The default inputs for Nextstrain pathogens include both the OPEN and RESTRICTED data to utilize all available PPX data:
inputs:
- name: ppx_open
metadata: "https://data.nextstrain.org/files/workflows/rsv/{a_or_b}/metadata.tsv.gz"
sequences: "https://data.nextstrain.org/files/workflows/rsv/{a_or_b}/sequences.fasta.xz"
- name: ppx_restricted
metadata: "https://data.nextstrain.org/files/workflows/rsv/{a_or_b}/metadata_restricted.tsv.gz"
sequences: "https://data.nextstrain.org/files/workflows/rsv/{a_or_b}/sequences_restricted.fasta.xz"
Augur exportο
The augur export step that produces the Nextstrain dataset needs to adhere
to PPX Data Use Terms for both web display and onward data sharing since the
metadata is available for download within Auspice.
Auspice configο
The Auspice config should include the proper attributions for PPX:
Include Pathoplexus as a
data_provenanceAdd
dataUseTermsas a coloring optionInclude additional metadata columns
PPX_accession,INSDC_accession,restrictedUntil.
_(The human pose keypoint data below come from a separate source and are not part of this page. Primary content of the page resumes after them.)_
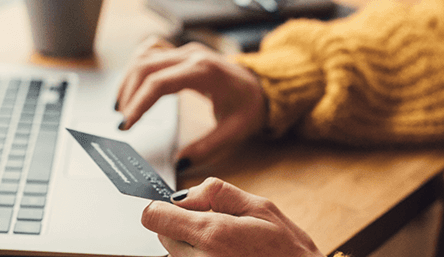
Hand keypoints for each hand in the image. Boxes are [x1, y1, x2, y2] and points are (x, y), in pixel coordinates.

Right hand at [115, 37, 266, 166]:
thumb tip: (179, 163)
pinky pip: (151, 51)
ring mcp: (186, 51)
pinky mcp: (182, 53)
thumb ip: (207, 147)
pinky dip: (137, 67)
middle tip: (121, 122)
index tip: (126, 125)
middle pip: (145, 67)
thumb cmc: (250, 105)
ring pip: (144, 57)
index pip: (159, 83)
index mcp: (204, 72)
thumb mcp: (234, 131)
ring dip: (128, 80)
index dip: (138, 104)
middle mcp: (192, 55)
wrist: (262, 85)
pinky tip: (131, 85)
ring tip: (121, 107)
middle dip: (128, 95)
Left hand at [141, 177, 321, 256]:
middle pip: (163, 236)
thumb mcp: (260, 207)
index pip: (154, 217)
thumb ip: (216, 193)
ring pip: (177, 255)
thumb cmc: (289, 251)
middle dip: (183, 226)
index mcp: (212, 235)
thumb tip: (184, 195)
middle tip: (219, 227)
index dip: (163, 207)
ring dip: (194, 247)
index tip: (178, 207)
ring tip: (230, 248)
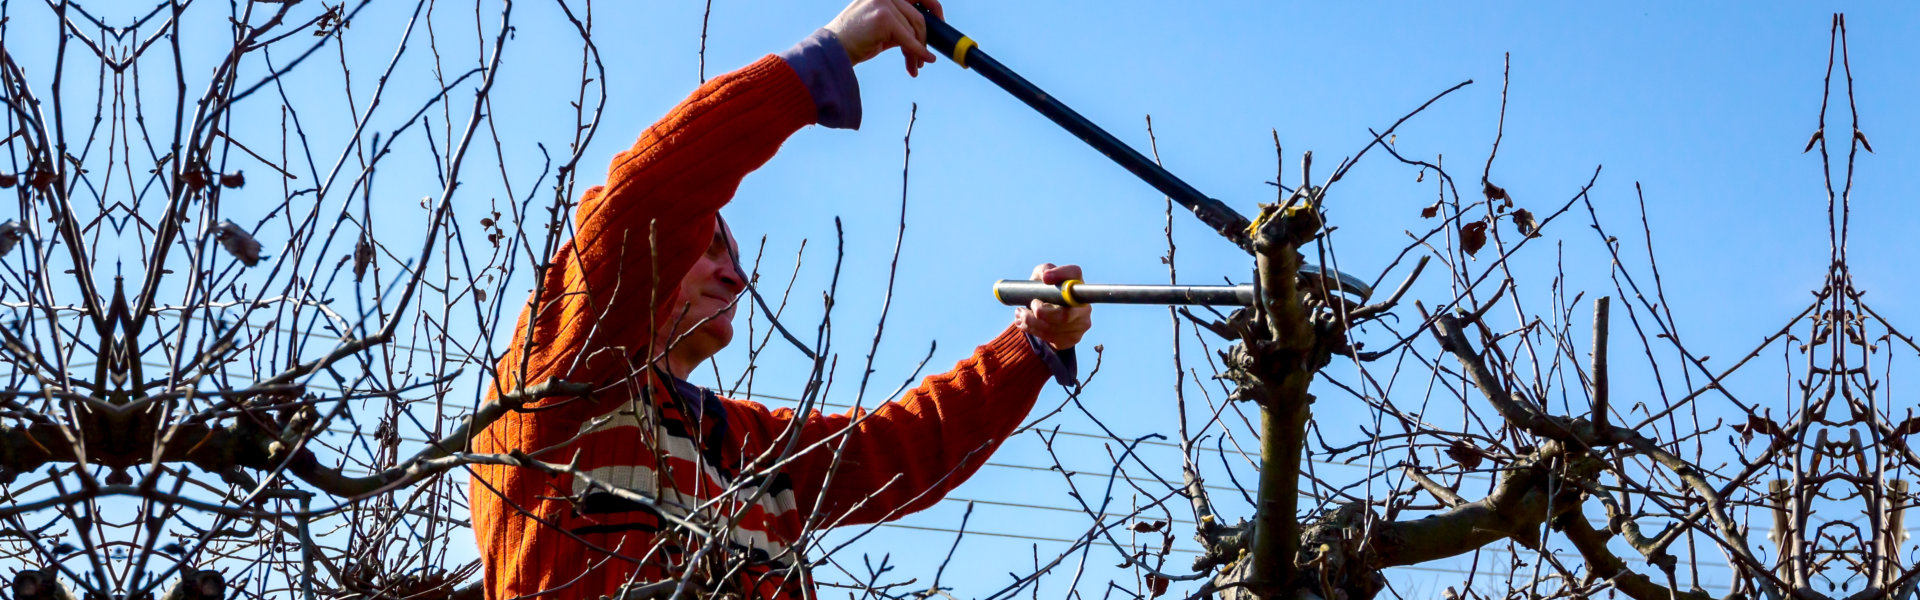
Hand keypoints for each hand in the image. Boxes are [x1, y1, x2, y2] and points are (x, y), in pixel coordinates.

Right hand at [824, 0, 942, 76]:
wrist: (834, 50)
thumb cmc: (856, 40)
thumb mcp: (882, 26)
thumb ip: (901, 23)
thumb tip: (925, 35)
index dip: (933, 6)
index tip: (940, 21)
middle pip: (918, 16)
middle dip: (923, 39)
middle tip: (923, 57)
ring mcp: (884, 2)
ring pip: (914, 30)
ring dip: (917, 51)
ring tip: (914, 66)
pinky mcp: (884, 17)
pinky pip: (908, 39)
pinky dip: (917, 52)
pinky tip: (922, 61)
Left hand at [1016, 263, 1092, 350]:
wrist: (1048, 317)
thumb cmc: (1044, 293)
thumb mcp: (1040, 279)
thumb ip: (1042, 271)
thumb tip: (1046, 276)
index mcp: (1076, 284)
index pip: (1074, 273)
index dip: (1061, 274)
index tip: (1045, 278)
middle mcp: (1084, 305)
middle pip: (1064, 314)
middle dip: (1041, 312)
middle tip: (1030, 305)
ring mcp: (1081, 323)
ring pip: (1054, 328)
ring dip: (1031, 322)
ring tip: (1021, 314)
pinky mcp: (1074, 338)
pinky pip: (1052, 338)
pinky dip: (1034, 330)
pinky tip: (1026, 324)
Starting with Augur v31.4.0, the associated*__urlcolumns should be automatically exported with the metadata columns.
{
"data_provenance": [
{
"name": "Pathoplexus",
"url": "https://pathoplexus.org"
}
],
"colorings": [
{
"key": "dataUseTerms",
"title": "Data use terms",
"type": "categorical"
}
],
"metadata_columns": [
"PPX_accession",
"INSDC_accession",
"restrictedUntil"
]
}
Descriptionο
It is strongly encouraged to include a description.md that acknowledges
PPX as the data source and point to any provisioned data files.
Please see the example in the RSV description.
Updating existing workflowsο
If you are updating an existing workflow that previously used NCBI as a data source, do the following updates in addition to the changes above.
Update all NCBI accessions to PPX accessions in configuration files, e.g. ingest annotations.tsv and phylogenetic include/exclude files. This can be done programmatically with the new ingest output as documented in WNV.
If using example data for CI tests, update the data to PPX OPEN records.
To reduce confusion of the data source, remove NCBI related config params, scripts, and Snakemake rules.